State how many lines in the listing below contain the word "macros", with no other words.

DATA FOR ANALYSIS =
= Beginning of Section =

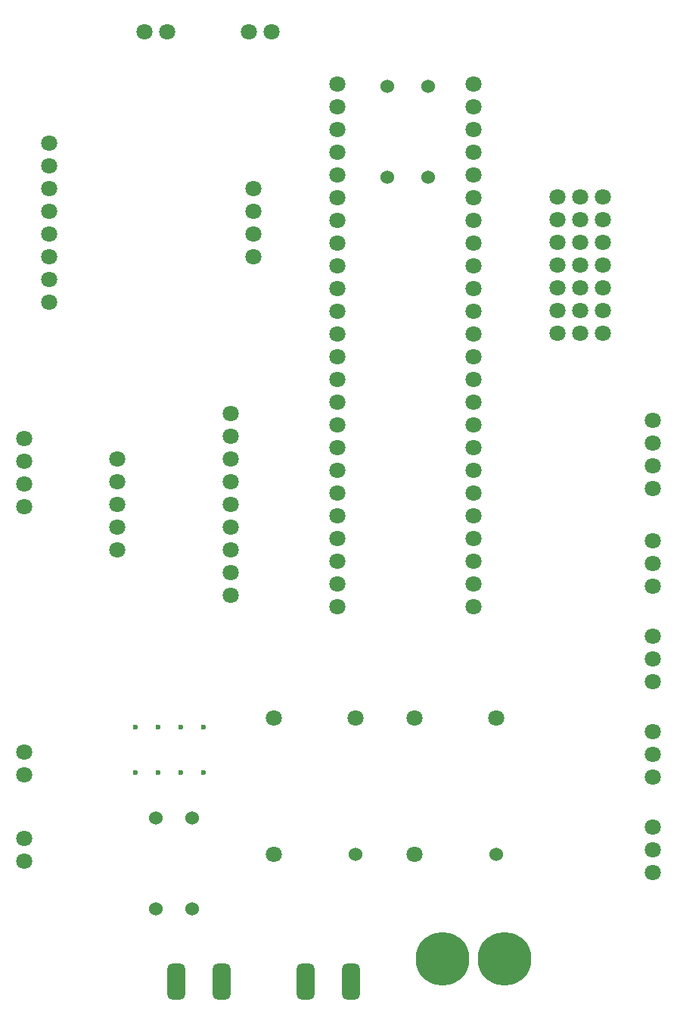
<source format=gts>
%TF.GenerationSoftware,KiCad,Pcbnew,(6.0.9)*%
%TF.CreationDate,2023-02-25T10:50:01-08:00*%
%TF.ProjectId,FlightBread,466c6967-6874-4427-9265-61642e6b6963,rev?*%
%TF.SameCoordinates,Original*%
%TF.FileFunction,Soldermask,Top*%
%TF.FilePolarity,Negative*%
%FSLAX46Y46*%
G04 Gerber Fmt 4.6, Leading zero omitted, Abs format (unit mm)*
G04 Created by KiCad (PCBNEW (6.0.9)) date 2023-02-25 10:50:01*
%MOMM*%
%LPD*%
G01*
G04 APERTURE LIST*
G04 Aperture macros list*
%AMRoundRect*
0 Rectangle with rounded corners*
0 $1 Rounding radius*
0 $2 $3 $4 $5 $6 $7 $8 $9 X,Y pos of 4 corners*
0 Add a 4 corners polygon primitive as box body*
4,1,4,$2,$3,$4,$5,$6,$7,$8,$9,$2,$3,0*
0 Add four circle primitives for the rounded corners*
1,1,$1+$1,$2,$3*
1,1,$1+$1,$4,$5*
1,1,$1+$1,$6,$7*
1,1,$1+$1,$8,$9*
0 Add four rect primitives between the rounded corners*
20,1,$1+$1,$2,$3,$4,$5,0*
20,1,$1+$1,$4,$5,$6,$7,0*
20,1,$1+$1,$6,$7,$8,$9,0*
20,1,$1+$1,$8,$9,$2,$3,0*%
G04 Aperture macros list end*
%ADD10C,1.524000*%
%ADD11C,1.800000*%
%ADD12C,6.000000*%
%ADD13C,0.600000*%
%ADD14RoundRect,0.500000X-0.500000X-1.500000X0.500000X-1.500000X0.500000X1.500000X-0.500000X1.500000X0*%
G04 APERTURE END LIST*
D10*
%TO.C,8V_BUCK1*%
X104128000Y-158496000D03*
D11*
X95008000Y-158496000D03*
X95008000Y-143256000D03*
X104128000Y-143256000D03*
%TD*%
D12*
%TO.C,BATT1*%
X105100000Y-170180000D03*
X98100000Y-170180000D03*
%TD*%
D10*
%TO.C,R2*%
X70104000Y-154432000D03*
X70104000Y-164592000D03*
%TD*%
%TO.C,R3*%
X91948000Y-72644000D03*
X91948000Y-82804000D03*
%TD*%
%TO.C,5V_BUCK1*%
X88380000Y-158496000D03*
D11*
X79260000Y-158496000D03*
X79260000Y-143256000D03*
X88380000Y-143256000D03*
%TD*%
%TO.C,M2_SIGNAL1*%
X51308000Y-156718000D03*
X51308000Y-159258000D03*
%TD*%
%TO.C,RADIO1*%
X110999425Y-84963000D03*
X110999425Y-87503000D03*
X110999425Y-90043000D03*
X110999425Y-92583000D03*
X110999425Y-95123000D03*
X110999425Y-97663000D03*
X110999425Y-100203000D03*
X113539425Y-95123000D03*
X113539425Y-84963000D03*
X113539425Y-100203000D03*
X113539425Y-97663000D03*
X113539425Y-92583000D03*
X113539425Y-90043000D03*
X113539425Y-87503000D03*
X116079425Y-92583000D03*
X116079425Y-87503000D03*
X116079425Y-97663000D03*
X116079425Y-95123000D03*
X116079425Y-100203000D03*
X116079425Y-90043000D03*
X116079425Y-84963000D03*
%TD*%
D13*
%TO.C,LM358*%
X63754000Y-149352000D03*
X66294000Y-149352000D03*
X68834000Y-149352000D03*
X71374000Y-149352000D03*
X71374000Y-144272000D03*
X68834000Y-144272000D03*
X66294000Y-144272000D03*
X63754000Y-144272000D03*
%TD*%
D11*
%TO.C,SV3*%
X121666000Y-139192000D03*
X121666000Y-136652000D03*
X121666000Y-134112000D03*
%TD*%
D10*
%TO.C,R4*%
X96520000Y-72644000D03*
X96520000Y-82804000D03*
%TD*%
D11*
%TO.C,SV1*%
X121666000Y-160528000D03*
X121666000Y-157988000D03*
X121666000Y-155448000D03*
%TD*%
%TO.C,SV2*%
X121666000Y-149860000D03*
X121666000Y-147320000D03*
X121666000Y-144780000D03*
%TD*%
%TO.C,TEENSY1*%
X101600000Y-128270000D03*
X101600000Y-125730000D03*
X101600000Y-123190000D03*
X101600000Y-120650000D03*
X101600000Y-118110000D03*
X101600000Y-115570000D03*
X101600000Y-113030000D03*
X101600000Y-110490000D03*
X101600000Y-107950000D03*
X101600000Y-105410000D03*
X101600000Y-102870000D03*
X101600000Y-100330000D03*
X101600000Y-97790000D03*
X86360000Y-97790000D03*
X86360000Y-100330000D03*
X86360000Y-102870000D03*
X86360000Y-105410000D03*
X86360000Y-107950000D03*
X86360000Y-110490000D03*
X86360000Y-113030000D03*
X86360000Y-115570000D03*
X86360000Y-118110000D03*
X86360000Y-120650000D03*
X86360000Y-123190000D03*
X101600000Y-92710000D03*
X101600000Y-90170000D03*
X101600000Y-87630000D03*
X101600000Y-85090000D03*
X101600000Y-82550000D03*
X101600000Y-80010000D03*
X101600000Y-77470000D03*
X101600000Y-74930000D03*
X101600000Y-72390000D03*
X86360000Y-72390000D03*
X86360000Y-74930000D03*
X86360000Y-77470000D03*
X86360000Y-80010000D03*
X86360000Y-82550000D03*
X86360000Y-85090000D03*
X86360000Y-87630000D03*
X86360000Y-90170000D03*
X86360000Y-92710000D03*
X101600000Y-130810000D03*
X101600000Y-95250000D03*
X86360000Y-130810000D03*
X86360000Y-128270000D03*
X86360000Y-125730000D03*
X86360000Y-95250000D03*
%TD*%
%TO.C,GPS1*%
X54102000Y-78994000D03*
X54102000Y-81534000D03*
X54102000Y-84074000D03*
X54102000Y-86614000D03*
X54102000Y-89154000D03*
X54102000Y-91694000D03*
X54102000Y-94234000D03*
X54102000Y-96774000D03*
X76962000Y-84074000D03*
X76962000Y-86614000D03*
X76962000Y-89154000D03*
X76962000Y-91694000D03*
%TD*%
%TO.C,LIDAR1*%
X121666000Y-117602000D03*
X121666000Y-115062000D03*
X121666000Y-112522000D03*
X121666000Y-109982000D03*
%TD*%
%TO.C,BLUE1*%
X67310000Y-66548000D03*
X64770000Y-66548000D03*
%TD*%
D10*
%TO.C,R1*%
X66040000Y-164592000D03*
X66040000Y-154432000D03*
%TD*%
D11*
%TO.C,IMU1*%
X74422000Y-129540000D03*
X74422000Y-127000000D03*
X74422000Y-124460000D03*
X74422000Y-121920000D03*
X74422000Y-119380000D03*
X74422000Y-116840000D03*
X74422000Y-114300000D03*
X74422000Y-111760000D03*
X74422000Y-109220000D03*
X61722000Y-124460000D03*
X61722000Y-121920000D03*
X61722000Y-119380000D03*
X61722000Y-116840000D03*
X61722000Y-114300000D03*
%TD*%
D14*
%TO.C,M2_POWER1*%
X68326000Y-172720000D03*
X73406000Y-172720000D03*
%TD*%
D11*
%TO.C,M1_SIGNAL1*%
X51308000Y-147066000D03*
X51308000Y-149606000D03*
%TD*%
%TO.C,BARO1*%
X51308000Y-112014000D03*
X51308000Y-114554000D03*
X51308000Y-117094000D03*
X51308000Y-119634000D03*
%TD*%
D14*
%TO.C,M1_POWER1*%
X82804000Y-172720000D03*
X87884000Y-172720000D03*
%TD*%
D11*
%TO.C,SV4*%
X121666000Y-128524000D03*
X121666000Y-125984000D03*
X121666000Y-123444000D03*
%TD*%
%TO.C,RED1*%
X78994000Y-66548000D03*
X76454000Y-66548000D03*
%TD*%
M02*

</source>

= End of Section =

PROBLEM SOLUTION =
2